Na sua última viagem, encontram grandes mudanças. “Em todos os lugares aonde eles foram agora, encontraram os europeus que tinham chegado antes deles, e tinham instalado soldados e oficiais (…) Os comerciantes falavam dos europeus com espanto, assombrados pela sua ferocidade e impiedade. Eles tomam a melhor terra sem pagar uma conta, forçam o povo a trabalhar para eles por um truque ou outro (…) Impostos para isto, impostos para aquilo, senão prisão para o infrator, ou o chicote, ou mesmo enforcamento”. A viagem corre muito mal e Aziz não consegue sequer ganhar para as despesas e só com muita sorte conseguem escapar com vida.

Tal como Khalil, Yusuf não sabe como se libertar de Aziz, que está a ficar cada vez mais pobre.

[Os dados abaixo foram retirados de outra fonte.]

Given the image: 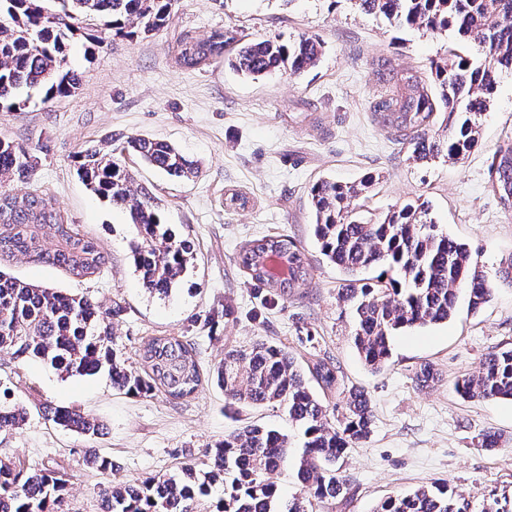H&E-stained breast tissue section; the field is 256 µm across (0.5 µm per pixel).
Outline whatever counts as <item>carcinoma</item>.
I'll return each instance as SVG.
<instances>
[{"instance_id": "obj_1", "label": "carcinoma", "mask_w": 512, "mask_h": 512, "mask_svg": "<svg viewBox=\"0 0 512 512\" xmlns=\"http://www.w3.org/2000/svg\"><path fill=\"white\" fill-rule=\"evenodd\" d=\"M45 0H0V110L28 102L23 92L40 89L44 100L73 95L77 73L66 68L69 41L91 22H104L134 37L148 35L169 20L174 0H54L57 20ZM357 8L400 29L435 34L452 31L469 52L448 51L430 66L431 84L413 71H399L390 61L379 64L385 90L371 103L377 123L406 145L410 158L461 160L478 144L479 117L496 92L499 76L512 73V0H353ZM233 38L216 32L206 39H183L176 63L196 68L224 56ZM321 44L302 37L288 44L259 38L241 47L229 64L244 75L271 70L300 74L317 66ZM447 112L451 129L430 134L438 109ZM125 150L176 177L195 174L192 161L172 146L131 137ZM76 171L85 185L115 207L126 209L142 237L134 246L136 271L149 292L168 293L186 273L194 246L164 227L153 198L133 186L125 165L112 150L90 145L76 155ZM34 163L29 153L0 139V188L26 178ZM490 188L512 211V142L500 146L488 164ZM374 184L368 176L357 184L328 179L315 183L310 204L320 254L352 277L338 297L352 307L353 343L364 364L384 369L391 342L399 332L446 323L461 293L469 308L480 309L492 294V280L480 269L469 247L448 235L429 217V205L407 203L382 219L363 214L360 200ZM50 238L54 247L46 249ZM21 255L84 277L99 271L106 256L99 243L67 223L37 194L0 191V256ZM237 263L273 298L290 295L312 276L305 250L281 236L242 246ZM377 269L374 281L356 279ZM119 307L103 308L86 295L27 285L0 272V352L37 358L69 376L105 372L112 387L128 394L161 392L171 399L197 394L204 385L196 350L181 336H150L138 349L140 366L127 365L115 348L112 317ZM421 387L437 380L428 363L415 368ZM224 399L235 407L280 406L302 435L296 459L299 494L281 498L273 475L288 466V435L248 423L207 450L208 462L187 464L180 473L118 482L102 491L103 512H196L212 486L224 485L218 512H311L313 502L339 500L348 494L347 479L336 465L347 448L369 437L372 413L364 390L341 388L339 368L317 357L303 366L283 344L257 342L230 349L216 370ZM464 399H512V347L486 356L476 371L455 382ZM342 395L341 412L329 418L323 398ZM0 389V430L16 428L26 409L8 402ZM51 420L88 439L104 435V424L76 408L49 411ZM83 461L104 471L112 460L85 449ZM68 481L50 470L22 473L0 461V512H60ZM468 504L448 483L435 481L407 494L384 499L374 512H467Z\"/></svg>"}]
</instances>
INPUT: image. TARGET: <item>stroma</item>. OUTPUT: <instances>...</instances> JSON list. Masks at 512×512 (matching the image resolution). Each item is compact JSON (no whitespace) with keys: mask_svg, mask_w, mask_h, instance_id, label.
<instances>
[{"mask_svg":"<svg viewBox=\"0 0 512 512\" xmlns=\"http://www.w3.org/2000/svg\"><path fill=\"white\" fill-rule=\"evenodd\" d=\"M218 30L235 38L228 54L256 38L303 36L318 39L323 54L303 75L279 71L257 80L239 75L226 58L195 69L176 64L180 39ZM455 45L448 32L392 28L352 0H175L167 24L149 35L129 38L99 25L77 33L69 51L80 77L76 93L47 102L35 91L26 107L0 110V138L36 159L29 178L4 188L39 193L100 243L106 263L80 278L18 255L0 258V270L119 306L114 342L130 364L145 337H185L198 351L205 384L181 400L129 395L104 373L68 376L40 360L0 353V386L28 410L21 426L0 430V460L67 473L63 512H100L103 486L202 462L238 421L287 429L284 411L274 406L244 407L232 419L213 380L226 348L261 338L283 343L302 363L330 356L344 385L364 388L370 400L372 433L348 449L341 466L348 498L318 504L316 512H373L387 496L437 479L463 495L470 512L492 503L512 512V400L466 401L454 390L458 376L475 371L485 355L512 347V282L495 280L478 312L462 299L447 323L396 336L387 367L371 372L353 347L349 310L338 300L344 276L318 251L309 204L318 180L353 183L371 173L378 182L364 202L370 216L419 198L485 271L512 253V212L487 183L489 158L512 138V74L500 79L480 120L479 144L457 163L410 162L370 110L379 58L425 74ZM131 136L172 144L197 161V176L174 178L123 152ZM107 139L165 223L194 245L193 266L169 296L142 288L132 256L140 234L127 212L99 200L76 174L77 153ZM234 193L245 205L229 206ZM264 235L291 237L313 260L312 278L287 299L269 301L236 263L241 247ZM423 362L439 376L428 389L414 379ZM49 405L97 417L104 436L90 440L57 425L44 414ZM488 431L499 436L492 449L480 445ZM89 447L111 458L116 472L83 465Z\"/></svg>","mask_w":512,"mask_h":512,"instance_id":"stroma-1","label":"stroma"}]
</instances>
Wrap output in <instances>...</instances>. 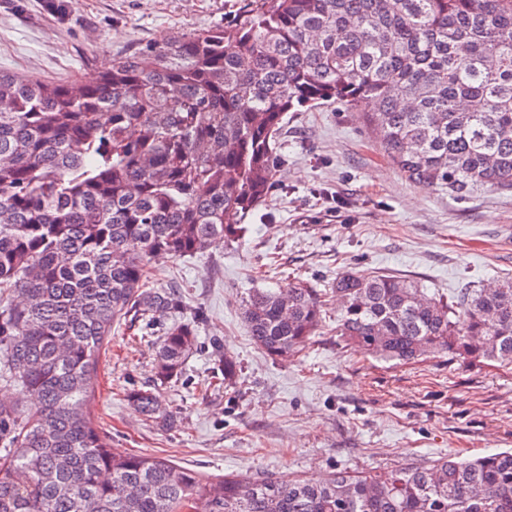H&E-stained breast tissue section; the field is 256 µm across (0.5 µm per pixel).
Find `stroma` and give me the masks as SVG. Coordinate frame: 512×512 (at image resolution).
<instances>
[{
    "instance_id": "stroma-1",
    "label": "stroma",
    "mask_w": 512,
    "mask_h": 512,
    "mask_svg": "<svg viewBox=\"0 0 512 512\" xmlns=\"http://www.w3.org/2000/svg\"><path fill=\"white\" fill-rule=\"evenodd\" d=\"M244 8V0H0V70L87 81L102 58L233 24ZM365 110L289 113L279 188L247 216L245 237L154 259L160 281L181 283L186 316L204 314L198 348L158 391L178 417L163 430L128 399L152 380L159 339L113 327L93 410L114 448L168 457L211 481L362 474L512 449V364L374 359L337 335L332 304L308 348L288 360L247 331L242 301L255 288L301 280L324 289L352 270L396 274L450 298L512 276V195L460 200L406 182L367 130ZM218 345L239 375L216 387Z\"/></svg>"
}]
</instances>
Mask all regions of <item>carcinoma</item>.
<instances>
[{
	"mask_svg": "<svg viewBox=\"0 0 512 512\" xmlns=\"http://www.w3.org/2000/svg\"><path fill=\"white\" fill-rule=\"evenodd\" d=\"M240 20L105 59L91 82L0 71V512H512V451L283 483L203 484L153 454L121 453L94 421L112 327L159 332L152 384L128 394L176 425L156 388L197 347L156 283L158 253L238 241L276 190L288 113L364 101L368 127L410 182L457 199L512 193V0H248ZM336 332L410 362L444 353L512 364V277L430 297L385 273L336 276ZM324 293L258 288L253 342L286 359L311 343ZM225 384L237 365L218 359Z\"/></svg>",
	"mask_w": 512,
	"mask_h": 512,
	"instance_id": "cac0c4a2",
	"label": "carcinoma"
}]
</instances>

Vem a saber que os seus pais estão mortos e também daí não pode esperar ajuda. Será que vai aguentar a vida rotineira e miserável que o espera? Um dia, chega à cidade uma tropa de alemães a capturar jovens para usarem como askaris (carregadores) nas suas expedições ao interior, cujo comércio eles agora dominam.

Yusuf observa os acontecimentos pelas frinchas das portas trancadas da loja e lembra-se de, nas suas expedições comerciais, ter testemunhado a violência dos alemães contra o seu próprio povo. Como vai ele reagir? Não digo. Mas vai tomar uma decisão ousada e muito controversa.

Nota: “Vidas Seguintes” é uma espécie de sequela de “Paraíso”, que vale a pena ler em seguida. A Primeira Guerra Mundial está quase a começar e o papel dos alemães na zona vai sofrer uma drástica alteração.